For my part, I should like to erase the very concept and word “mission” in the sense of an organization in contrast to the district, for here is the root of many problems between nationals and missionaries. Instead of “Let the mission do it,” let us say, “Let the district do it”–and immediately we have an organization involved which is indigenous and permanent instead of foreign and in some sense temporary. This change must be more than verbal–it involves moving to a concept and method which always involves all the church, both missionaries and nationals. It is a church in which missionaries exercise their leadership under Christ with the aim of training national fellow-Christians to replace them so that they can pioneer in other geographical or organizational areas. It is a church in which nationals will feel that they are missionaries when they pioneer as the missionaries do, and will feel a greater urge to copy them in their ministry than in their foreign culture, standard of living, and status. It is a church which is responsible district in a worldwide Nazarene fellowship.

Bibliography and New Books

Beyerhaus, Peter, and LeFever, Henry. The Responsible Church and the Foreign Mission. Grand Rapids, Michigan: William B. Eerdmans Publishing Company, 1964. Comparative missionary methods.

Dodge, Ralph E. The Unpopular Missionary. Westwood, New Jersey: Fleming H. Revell Company, 1964. Missionary problems in today’s world.

[page 18 begins]

McGavran, Donald Anderson.
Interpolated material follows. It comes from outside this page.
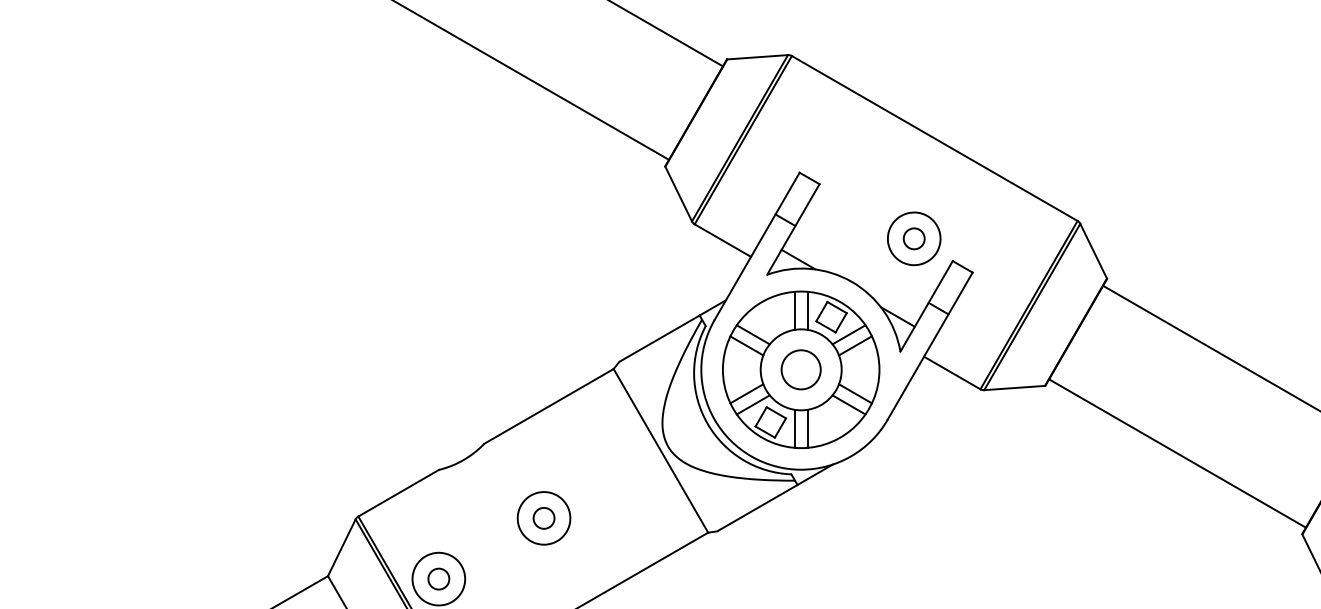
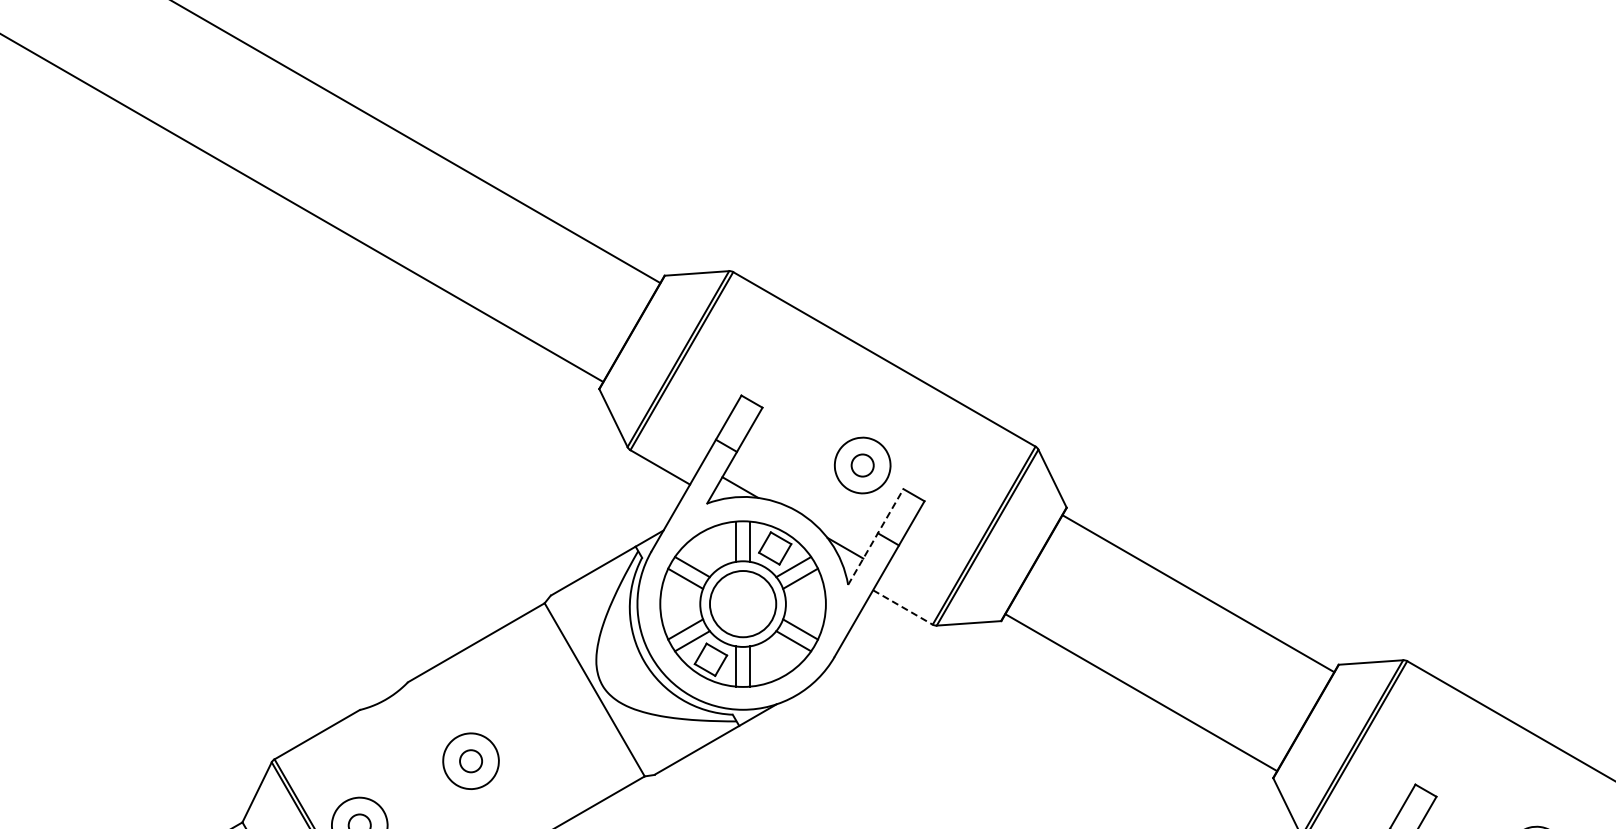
line: (927, 305) -> (876, 536), solid -> dashed
circle: (800, 369) -> (742, 603), size x1.6
line: (952, 373) -> (903, 607), solid -> dashed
How Churches Grow. The New Frontiers of Mission. London: World Dominion Press, 1955. Available through the Association Press, New York. The most important book on missions in print.

Orchard, R.K. A Time of Testing. Thought and Practice in Contemporary Missions. Philadelphia: The Westminster Press, 1964. An important restudy of the biblical foundation of missions and its application.

Scherer, James A. Missionary Go Home! A reappraisal of the Christian World Mission. Englewood Cliffs, New Jersey” Prentice-Hall, Inc. 1964. An introduction to missions in the contemporary setting.